A voir mercredi 20 novembre 2013 à 23h25 sur TV5 Monde |
Eric Rohmer (1920-2010) est un grand cinéaste à la discrétion trompeuse. Passant à tort pour un classique, ce qui ne l’a pas gêné le moins du monde, ce Corrézien, né Jean-Marie Schérer en 1920 à Tulle, aura fait preuve d’une insolence créative sans pareille, tout au long d’une carrière d’une longévité exceptionnelle. Professeur de lettres se destinant en premier lieu à la littérature, Rohmer aborde le cinéma en animant un ciné-club du Quartier Latin à Paris, fréquenté par de jeunes trublions qui ont pour noms Claude Chabrol, François Truffaut et Jean-Luc Godard. Avec eux, il fomente le soulèvement de la Nouvelle Vague, à la fois comme critique à la revue des Cahiers du Cinéma et réalisateur.

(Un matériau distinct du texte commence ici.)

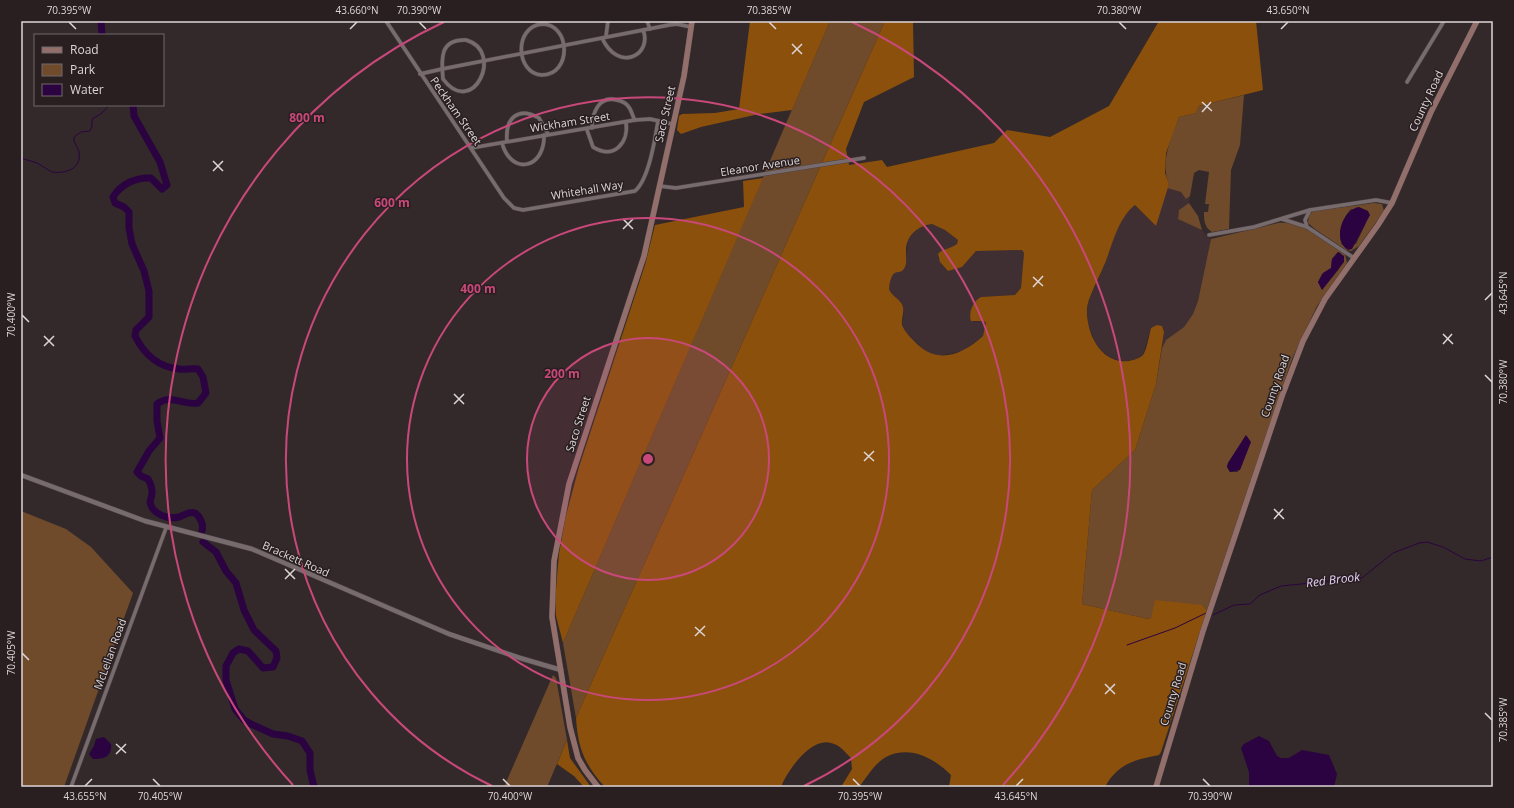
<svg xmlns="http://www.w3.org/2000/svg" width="1514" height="808" viewBox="0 0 1514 808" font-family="'Open Sans',sans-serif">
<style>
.built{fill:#402f32}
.green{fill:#6f4b2b;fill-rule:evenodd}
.forest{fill:#8b500c;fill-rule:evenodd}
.water{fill:#2b0340}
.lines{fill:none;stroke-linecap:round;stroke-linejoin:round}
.stream{stroke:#2b0340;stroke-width:1}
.river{stroke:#2b0340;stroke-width:7}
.minor-casing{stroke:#4d4446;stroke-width:4.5}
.tertiary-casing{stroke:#4d4446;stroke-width:5.5}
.secondary-casing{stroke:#4d4446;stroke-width:6}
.minor{stroke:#786b6e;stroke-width:3.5}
.tertiary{stroke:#786b6e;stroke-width:4.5}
.secondary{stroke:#926f6b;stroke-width:5.5}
.ticks{fill:none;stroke:#ddd6d7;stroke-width:1.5}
.ring{fill:none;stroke:#c9487a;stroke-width:2}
.labels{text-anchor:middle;stroke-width:3;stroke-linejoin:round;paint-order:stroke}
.street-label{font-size:11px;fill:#ddd6d7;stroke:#291f21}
.water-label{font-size:12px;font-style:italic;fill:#e6d1f6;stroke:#291f21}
.centre{fill:#c9487a;stroke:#291f21;stroke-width:2}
.ring-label{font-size:12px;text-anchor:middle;font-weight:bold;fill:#c9487a;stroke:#291f21;stroke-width:3;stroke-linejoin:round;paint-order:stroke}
.neatline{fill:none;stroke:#ddd6d7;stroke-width:1.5}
.ticks-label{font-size:10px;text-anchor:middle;fill:#ddd6d7}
</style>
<rect width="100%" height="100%" fill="#33292a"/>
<g class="built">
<path d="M1167 188 1181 192 1186 198 1190 196 1189 203 1179 210 1178 218 1202 230 1208 238 1211 239 1198 301 1193 314 1184 327 1166 340 1162 348 1164 332 1151 328 1143 354 1136 359 1127 361 1113 359 1103 352 1096 344 1088 324 1087 305 1105 264 1116 231 1124 216 1135 205 1156 226Z"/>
<path d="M932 224 945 230 958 240 957 244 953 247 945 249 938 254V258L948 271 962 267 976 251 1022 250 1024 253 1021 288 1015 295 981 297 972 307 970 315 974 322 984 321 986 323 983 336 962 351 939 356 925 351 907 333 902 324 904 313 903 308 889 289 890 276 893 273 902 270 906 266 908 240 917 229Z"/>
</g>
<g class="green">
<path d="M830 21H885L576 718 563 643Z"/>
<path d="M1244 95 1240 145 1231 170 1229 229 1212 232C1204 227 1204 220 1204 212H1208L1209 204H1205L1209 172 1199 170 1194 173 1190 196 1186 199 1181 192 1167 188 1169 184C1160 161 1171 139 1179 117L1196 113 1199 106Z"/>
<path d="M1189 203 1198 216 1202 230 1178 219 1179 210Z"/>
<path d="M1374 203 1382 204 1384 211 1359 246 1351 251 1346 250 1315 229 1308 223 1309 214 1314 211ZM1351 209 1368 211 1365 225 1356 244 1342 245C1337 234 1343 217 1351 209Z"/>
<path d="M1278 223C1301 220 1327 242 1345 254L1347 263 1317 306 1292 359 1207 610 1202 605 1148 619 1082 604 1092 490 1135 450 1156 384 1162 348 1166 340 1184 327 1193 314 1198 301 1211 239ZM1338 252 1341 253 1339 269 1322 290 1318 282 1322 274 1331 268 1332 259ZM1246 435 1238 472H1230L1227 467 1228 463Z"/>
<path d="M21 511 66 529 91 547 133 593 64 787H21Z"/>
<path d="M553 675 556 678 567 740 547 787H504Z"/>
</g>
<g class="forest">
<path d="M750 21H830L792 110 759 114 701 127 681 134 677 130 679 116 682 114 715 113 739 109Z"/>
<path d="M885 21H913L914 77 864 102 846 149 849 165 882 160 887 167 994 143 1007 130 1050 137 1109 106 1159 21H1256L1263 90 1199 106 1196 113 1179 117 1166 153 1165 173 1169 184 1156 226 1135 205C1119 218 1114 239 1107 258 1103 270 1087 299 1087 309 1086 333 1101 365 1129 361 1134 360 1140 358 1143 355 1147 349 1149 336 1151 328L1157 325 1162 326 1164 332 1156 384 1135 450 1092 490 1082 604 1148 619 1151 618 1155 600 1202 605 1207 610 1161 752 1159 755C1135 760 1118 763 1105 787H949L951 775C934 758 910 745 886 757 874 764 867 777 859 787H841L852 769 851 758C845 752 840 745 831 743 811 737 787 771 781 787H605C584 764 578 748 576 718ZM932 224 945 230 958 240 957 244C951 249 943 248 938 254L940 262 948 271 962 267 976 251 1022 250 1024 253 1021 288 1015 295 981 297C973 301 968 313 971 321H984L986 323 983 336C963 354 939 365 917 344 912 339 906 333 903 327 899 320 907 311 901 303 898 298 891 295 889 289 892 263 900 278 905 267 907 263 906 256 906 251 906 236 917 226 932 224Z"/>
<path d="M763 178 563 643 556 616 555 600 559 554 565 519 579 467 645 265 655 225 744 207 743 181Z"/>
<path d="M567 740 570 758 591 787H584L574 776 557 764Z"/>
</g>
<g class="water">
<path d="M1359 207 1368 211 1370 215 1352 249 1348 250C1332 240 1342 210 1359 207Z"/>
<path d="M1338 252 1344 256V262L1322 290 1318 282 1323 273 1331 268 1332 259Z"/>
<path d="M1246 435 1251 442 1240 470 1230 472 1227 467 1228 463Z"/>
<path d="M1259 736 1269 741 1277 756 1281 758H1289L1302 750 1329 755 1337 774 1334 787H1249V772L1241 748 1244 744Z"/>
<path d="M104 737 111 744C112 757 104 759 93 759L89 754 94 746 96 739Z"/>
</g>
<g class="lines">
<g class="stream">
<path d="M21 158 37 163 52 172C65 174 82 169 79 152 78 147 73 143 74 137L81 132 90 131 92 126V119L102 113 109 105"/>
<path d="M1213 615 1234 605 1250 604 1260 595 1281 586 1362 578 1393 553 1419 543 1427 542 1443 547 1465 559 1481 561 1493 557"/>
<path d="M1127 645 1175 628 1206 613"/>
</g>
<g class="river">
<path d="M101 21 102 35"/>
<path d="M133 105 134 116 160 162 167 185 162 189 151 178C136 177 121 184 113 197L115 203 124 207 129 212V228L132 244 144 271 149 291V317L136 330 135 336C144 354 158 367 179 369 185 370 191 368 198 369L203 377 206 393 198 403C183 406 171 393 157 404V421L160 438 149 451 137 472 141 476 148 479C153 488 153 493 150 502 152 514 168 520 179 517 185 515 188 511 195 513 200 516 204 525 202 531"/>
<path d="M203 542 216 552 226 571 236 583 244 610 254 630 276 651 277 658 273 667 263 668 248 651 239 649 233 653 226 666V680L235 709 244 720 251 724 273 734 288 736 302 741 310 753V770L314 787"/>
</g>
<defs>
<g id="minor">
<path d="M386 21 504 198 514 208 523 210 635 191C649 179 655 139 658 121"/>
<path d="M647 21 650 29"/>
<path d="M542 24C571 24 572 75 542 75 516 74 513 27 542 24Z"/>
<path d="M606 36 608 21"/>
<path d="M602 38C619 74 653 54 643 30"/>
<path d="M466 40C505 51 473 119 443 79 441 58 440 39 466 40Z"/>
<path d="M420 74 442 69 669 25 677 24 691 27"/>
<path d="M1407 82 1444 21"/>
<path d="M592 128C592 113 599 95 617 100 621 101 626 103 628 106 632 110 632 116 635 120"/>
<path d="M587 130 593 147C614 160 629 143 626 122"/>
<path d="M507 141C505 118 518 106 539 118L548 134"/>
<path d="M502 143C511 176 545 169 544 135"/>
<path d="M471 148 635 120 650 119 672 124"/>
<path d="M659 186 676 188 864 158"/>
<path d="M1282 219 1307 227 1354 258"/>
<path d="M1307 227 1305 220 1310 210"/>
<path d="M1209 235 1254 227 1310 210 1376 200 1392 203"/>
<path d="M71 787 166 528"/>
</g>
<path id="tertiary" d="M21 475 145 521 252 549 449 634 520 658 561 670"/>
<g id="secondary">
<path d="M598 787 585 770 578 758 570 727 552 617 554 561 569 484 644 256 684 76 692 21"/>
<path d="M1156 787 1203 631 1282 396 1303 341 1325 299 1378 225 1392 203 1431 112 1477 21"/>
</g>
</defs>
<use href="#minor" class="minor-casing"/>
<use href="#tertiary" class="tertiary-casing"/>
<use href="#secondary" class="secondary-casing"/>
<use href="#minor" class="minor"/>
<use href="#tertiary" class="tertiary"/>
<use href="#secondary" class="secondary"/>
</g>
<path class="ticks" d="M69 22 76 29M419 22 426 29M769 22 776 29M1119 22 1126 29M350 29 357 22M1281 29 1288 22M792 44 802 54M792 54 802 44M1202 102 1212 111M1202 112 1211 102M213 161 223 171M213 171 223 161M623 219 633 229M623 229 633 219M1033 277 1043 286M1033 287 1043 276M1485 300 1492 293M22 315 29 322M1443 334 1453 344M44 336 54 346M1443 344 1452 334M44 346 54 336M1485 375 1492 382M454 394 464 404M454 404 464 394M864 452 874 461M864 461 874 451M1274 509 1284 519M1274 519 1283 509M285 569 295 579M285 579 295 569M695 627 705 636M695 636 705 626M22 653 29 660M1105 684 1115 694M1105 694 1115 684M1485 713 1492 720M116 744 126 753M116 754 126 744M153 779 160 786M503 779 510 786M853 779 860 786M1203 779 1210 786M85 786 92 779M1016 786 1023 779"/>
<circle cx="648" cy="459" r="121" fill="#c9487a" fill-opacity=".12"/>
<g class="ring">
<circle cx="648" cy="459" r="121"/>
<circle cx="648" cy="459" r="241"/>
<path d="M492 786A362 362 0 1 1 804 786"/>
<path d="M293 785A482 482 0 0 1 444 22M852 22A482 482 0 0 1 1003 785"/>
</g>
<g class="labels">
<g class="street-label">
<text transform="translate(1426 101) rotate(-65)" y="4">County Road</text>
<text transform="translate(456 111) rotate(55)" y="4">Peckham Street</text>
<text transform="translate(665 114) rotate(-77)" y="4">Saco Street</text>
<text transform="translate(570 122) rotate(-9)" y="4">Wickham Street</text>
<text transform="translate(760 166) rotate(-9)" y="4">Eleanor Avenue</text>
<text transform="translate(587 190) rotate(-9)" y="4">Whitehall Way</text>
<text transform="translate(1275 386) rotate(-71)" y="4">County Road</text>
<text transform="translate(578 424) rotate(-72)" y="4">Saco Street</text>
<text transform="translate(296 559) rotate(24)" y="4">Brackett Road</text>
<text transform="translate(110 654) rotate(-70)" y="4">McLellan Road</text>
<text transform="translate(1173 694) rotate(-73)" y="4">County Road</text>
</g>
<g class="water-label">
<text transform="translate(1333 580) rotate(-7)" y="4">Red Brook</text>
</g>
</g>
<circle cx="648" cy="459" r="6" class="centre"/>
<g class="ring-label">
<text x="307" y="122">800 m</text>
<text x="392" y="207">600 m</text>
<text x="478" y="293">400 m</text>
<text x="562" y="378">200 m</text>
</g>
<rect width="1514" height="808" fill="none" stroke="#291f21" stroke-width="44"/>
<rect x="34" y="34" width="130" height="72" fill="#291f21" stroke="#71686a"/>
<rect x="42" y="47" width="20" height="6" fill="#926f6b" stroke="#71686a"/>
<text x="70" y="54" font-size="12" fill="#ddd6d7">Road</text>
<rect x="42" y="64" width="20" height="12" fill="#6f4b2b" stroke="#71686a"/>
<text x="70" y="74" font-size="12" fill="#ddd6d7">Park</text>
<rect x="42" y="84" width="20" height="12" fill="#2b0340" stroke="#71686a"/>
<text x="70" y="94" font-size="12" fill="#ddd6d7">Water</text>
<rect x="22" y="22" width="1470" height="764" class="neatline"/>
<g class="ticks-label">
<text x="69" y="14">70.395°W</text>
<text x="357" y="14">43.660°N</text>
<text x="419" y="14">70.390°W</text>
<text x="769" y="14">70.385°W</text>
<text x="1119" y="14">70.380°W</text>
<text x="1288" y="14">43.650°N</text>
<text transform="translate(1503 293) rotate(-90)" y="4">43.645°N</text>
<text transform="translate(11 315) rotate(-90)" y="4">70.400°W</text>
<text transform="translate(1503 382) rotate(-90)" y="4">70.380°W</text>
<text transform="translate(11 653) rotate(-90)" y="4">70.405°W</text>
<text transform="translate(1503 720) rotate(-90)" y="4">70.385°W</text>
<text x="85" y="800">43.655°N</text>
<text x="160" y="800">70.405°W</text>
<text x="510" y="800">70.400°W</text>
<text x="860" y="800">70.395°W</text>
<text x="1016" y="800">43.645°N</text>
<text x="1210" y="800">70.390°W</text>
</g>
</svg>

Dès 1950, Rohmer tourne son tout premier film, ce qui fait de lui le pionnier du mouvement. Abandonnant son poste de rédacteur en chef des Cahiers en 1963, il se consacre dès lors au seul cinéma. Optant pour des petits budgets pour conserver toute sa liberté d’auteur, ce janséniste frondeur va se révéler prolifique, signant une cinquantaine de titres, dont vingt-six long-métrages. Son œuvre se décline en cycles, à commencer par celui des «Contes moraux», dont le sixième, «Ma nuit chez Maud» (1969) lui vaut son premier succès public. Rohmer enchaîne ensuite avec la série des «Comédies et proverbes» dont «Pauline à la plage» (1982) constitue le troisième «épisode». Emprunté à Chrétien de Troyes (1135-1183), le proverbe proposé en sous-titre du film nous dit «Qui trop parole se mesfait».
Comme toujours l’action à la fois confirme et dément la «sagesse» du proverbe… Soit cinq personnages en vacances (aux deux sens du terme) qui arpentent une station balnéaire sise en Normandie en assénant au sujet de la séduction et de l’amour des opinions bien trop arrêtées que le scénario s’ingénie à démantibuler avec une grâce douce-amère… Du réalisateur des «Nuits de la pleine lune» (1984), ce qui perdurera le plus, c’est sans nul doute cet art prodigieux de la parole qui prend malicieusement au piège ses jeunes protagonistes, toujours prompts à s’illusionner sur leur capacité à s’émanciper. En cela, Rohmer est un moraliste, mais de la plus saine espèce, de celle qui fait grandir et accéder à la véritable liberté!